▸ THE RECORDS:
------------------------------------------------------------------------
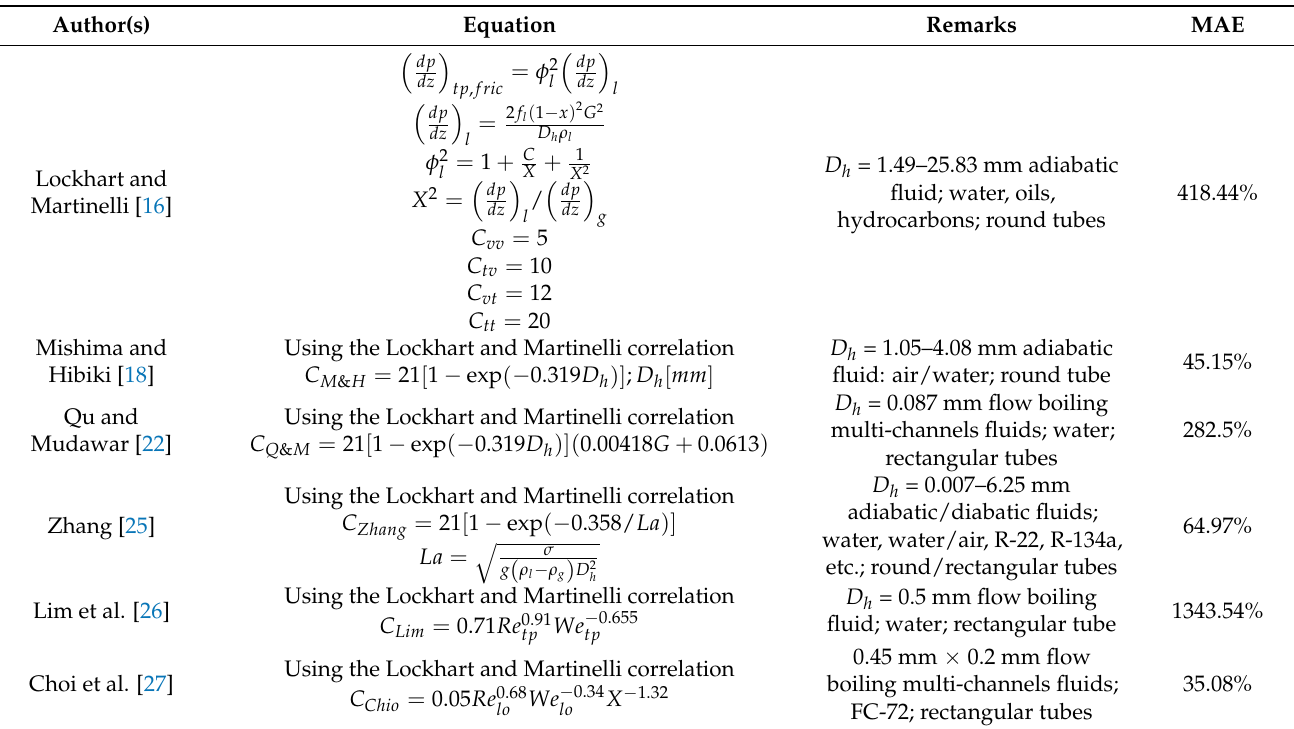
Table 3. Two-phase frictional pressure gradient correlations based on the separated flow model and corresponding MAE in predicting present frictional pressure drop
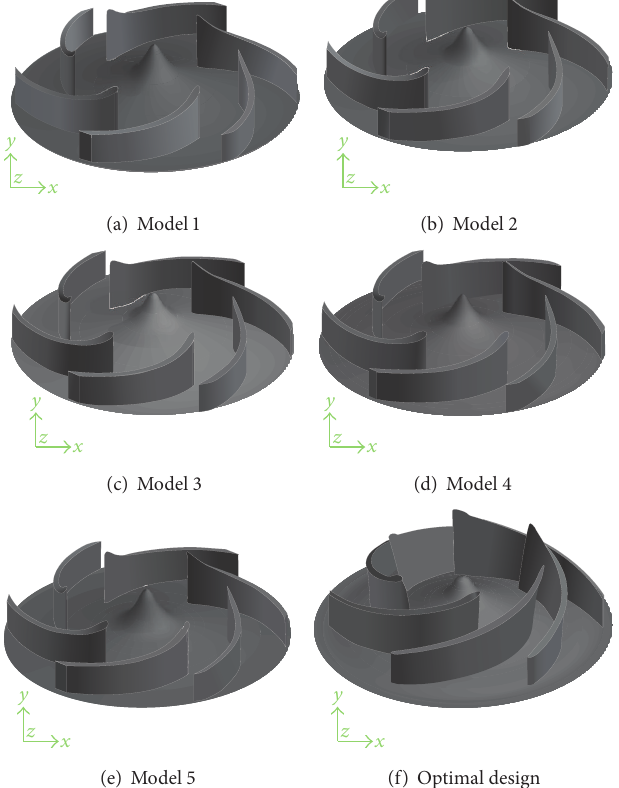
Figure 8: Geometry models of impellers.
------------------------------------------------------------------------
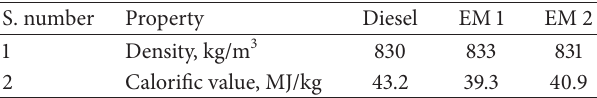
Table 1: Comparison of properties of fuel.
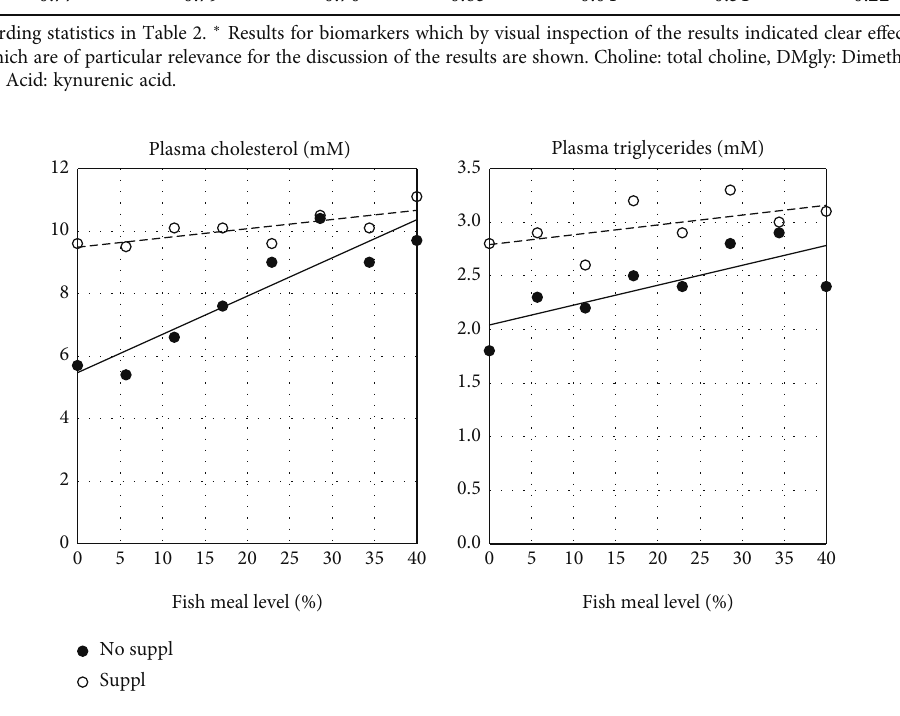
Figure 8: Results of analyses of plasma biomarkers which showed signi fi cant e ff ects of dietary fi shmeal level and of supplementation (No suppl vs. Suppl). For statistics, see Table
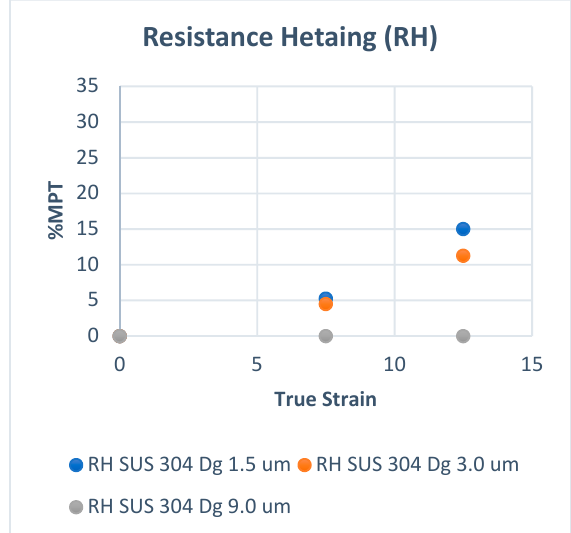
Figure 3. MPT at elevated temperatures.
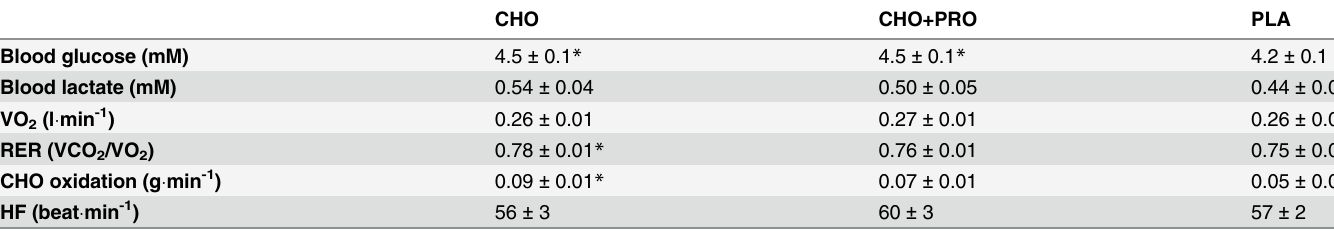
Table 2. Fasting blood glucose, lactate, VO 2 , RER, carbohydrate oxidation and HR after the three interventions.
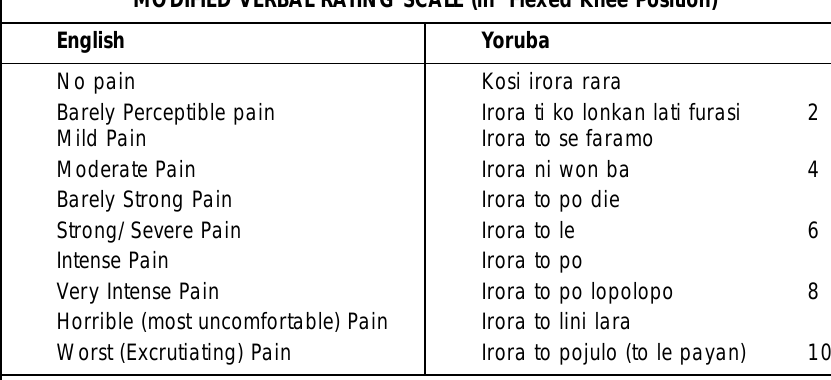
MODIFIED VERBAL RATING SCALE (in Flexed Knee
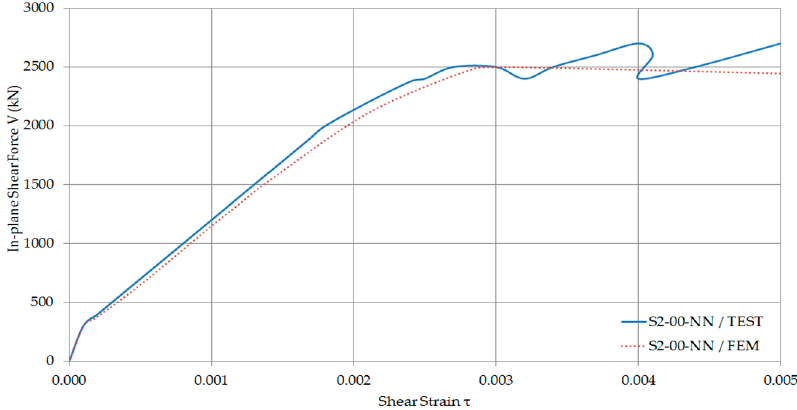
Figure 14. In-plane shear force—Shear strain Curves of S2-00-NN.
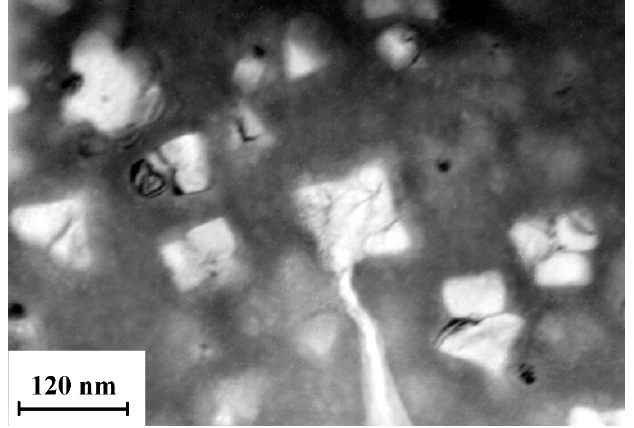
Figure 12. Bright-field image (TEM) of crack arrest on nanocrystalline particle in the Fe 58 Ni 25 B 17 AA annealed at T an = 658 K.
------------------------------------------------------------------------
▸ WHAT IS NEEDED:
Set down again, exactly, every line above from the one with "Table 3. Two-phase" down to the one with "Figure 8: Geometry models of impellers.", both ends included. No pictures, and nothing else.

▸ OUTPUT:
Table 3. Two-phase frictional pressure gradient correlations based on the separated flow model and corresponding MAE in predicting present frictional pressure drop
Figure 8: Geometry models of impellers.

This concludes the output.